[Opening PAGE TEXT section]

CITRID goes back to the end of 2013, when a group of academics from different faculty participated in organizing the Pacific Basin Universities Association’s Tenth Annual International Symposium on Multi-Risk, which was to take place the following year.
This team kept working and in 2016 formed CITRID of the University of Chile, which is composed of many different academics, with recognized experience and knowledge related to socionatural risk management. Each one of them contributes from within their own discipline, including psychology, economics, engineering, seismology, geology, meteorology, climatology, computer science, medicine, legal studies, geography, anthropology, and architecture, among others.
The program aggressively promotes pedagogy and dissemination of knowledge and practices conducive to socionatural disaster risk reduction, including participation in open forums designed to connect the community with government agencies. During this time, CITRID has led initiatives that generate spaces for dialogue and bring together the academic world, the state, and the public.
Today CITRID is working in collaboration with public institutions; we are organizing periodical conferences with ministries and services, and we are participating in regional instances, like the “100 Resilient Cities” Public-Private Council, which we were invited to participate in by the Metropolitan Region Intendancy. We have developed numerous seminars on risk reduction and management and we have been consistently in dialogue with members of congress and with the Senate Commission on Future Challenges.
One of the initiatives that we are very satisfied with is the creation of a general education course for interdisciplinary students at our university, which is titled, “Socionatural Disaster Risk Management: A Critical and Integral Introduction to Chile’s Context”, which this year begins its third cycle.
An Interdisciplinary Approach for a Vulnerable Country
In its work, CITRID takes on an interdisciplinary approach where different knowledges from different disciplines are integrated in order to focus on the reduction of socionatural risks in each phase: threat assessment, prevention, mitigation, response, recovery and reconstruction. This is why we are talking about an integrative, holistic, and transversal approach.
This approach is fundamental for a country like Chile, which is highly vulnerable to the threat of natural disasters, and which has to be prepared for all kinds of circumstances. Because of its geological characteristics, it is a territory where natural disasters occur constantly, and where they will continue to occur. Earthquakes, tsunamis, flooding, drought, forest fires, landslides of all types, storm surges, and volcanic eruptions are all part of our history.
And going back to the Aysén case, a transdisciplinary approach would have enabled the situation to be handled in time, taking into consideration all of the risk reduction stages and all of the knowledge dimensions that are required.
The transdisciplinary approach looks at the world through a unified diversity, it doesn’t separate, although it highlights differences. The transdisciplinary represents the efforts to achieve the most complete knowledge possible, in dialogue with a diversity of human beings. That is why knowledge dialogue and complexity are inherent in the transdisciplinary attitude; the world is approached as a question and as an aspiration. That way, the resilience that we hope to build in our country with respect to natural disasters can become a “characteristic” of the social system, which emerges only when we collectively become aware of the new paradigm of the risk cycle, and the aspects that determine it as a social construct.
This is the approach we are working on at CITRID and with which we pretend to contribute to the public policies of the country.

[Closing PAGE TEXT section]

BRIEF 1 -> Quote the CITRID text word for word, everything from "The transdisciplinary approach" down to "a social construct.".
BRIEF 2 -> List the phases of socionatural risk reduction named in the CITRID text.
The records come from a separate source.

[Opening EXTRACTED ENTRIES section]

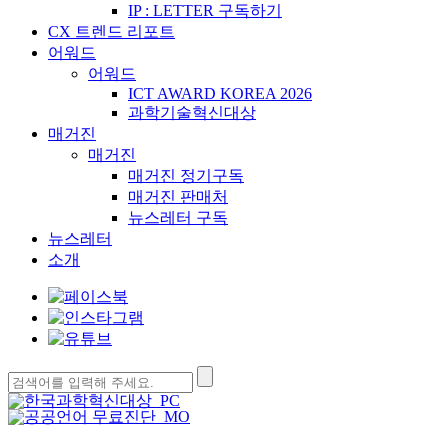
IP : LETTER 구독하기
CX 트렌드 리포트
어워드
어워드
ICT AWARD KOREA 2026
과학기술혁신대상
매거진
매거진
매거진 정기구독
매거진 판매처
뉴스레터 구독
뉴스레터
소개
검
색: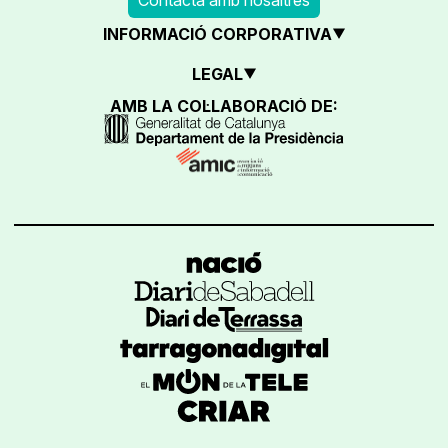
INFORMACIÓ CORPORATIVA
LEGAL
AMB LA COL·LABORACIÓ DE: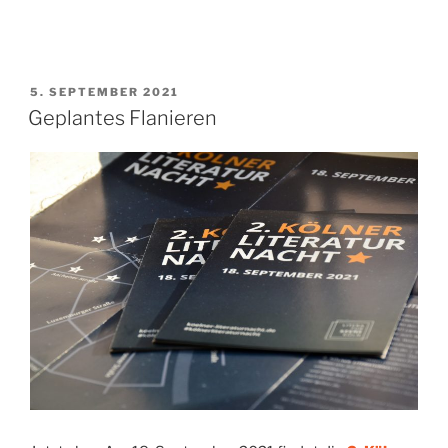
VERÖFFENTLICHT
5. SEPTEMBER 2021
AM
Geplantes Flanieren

[Closing EXTRACTED ENTRIES section]
[Opening EXTRACTED ENTRIES section]

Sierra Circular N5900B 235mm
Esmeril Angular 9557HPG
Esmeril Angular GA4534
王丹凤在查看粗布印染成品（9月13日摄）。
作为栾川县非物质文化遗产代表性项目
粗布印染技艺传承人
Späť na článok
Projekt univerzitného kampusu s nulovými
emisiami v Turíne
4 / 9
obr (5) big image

[Closing EXTRACTED ENTRIES section]
[Opening EXTRACTED ENTRIES section]

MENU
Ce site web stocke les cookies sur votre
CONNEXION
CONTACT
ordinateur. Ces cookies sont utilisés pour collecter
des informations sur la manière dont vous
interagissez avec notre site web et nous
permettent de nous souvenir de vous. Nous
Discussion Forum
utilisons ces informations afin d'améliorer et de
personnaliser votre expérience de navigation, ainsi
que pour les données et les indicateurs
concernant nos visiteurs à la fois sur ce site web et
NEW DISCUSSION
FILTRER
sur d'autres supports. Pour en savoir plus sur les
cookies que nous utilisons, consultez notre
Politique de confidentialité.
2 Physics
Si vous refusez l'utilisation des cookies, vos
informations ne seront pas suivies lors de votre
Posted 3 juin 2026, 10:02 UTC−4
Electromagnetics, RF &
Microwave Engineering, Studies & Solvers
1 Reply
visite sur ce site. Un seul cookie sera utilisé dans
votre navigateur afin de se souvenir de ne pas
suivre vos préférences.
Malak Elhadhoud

[Closing EXTRACTED ENTRIES section]

RESPONSE BOX 1 ->
The transdisciplinary approach looks at the world through a unified diversity, it doesn’t separate, although it highlights differences. The transdisciplinary represents the efforts to achieve the most complete knowledge possible, in dialogue with a diversity of human beings. That is why knowledge dialogue and complexity are inherent in the transdisciplinary attitude; the world is approached as a question and as an aspiration. That way, the resilience that we hope to build in our country with respect to natural disasters can become a “characteristic” of the social system, which emerges only when we collectively become aware of the new paradigm of the risk cycle, and the aspects that determine it as a social construct.

RESPONSE BOX 2 -> Threat assessment, prevention, mitigation, response, recovery, reconstruction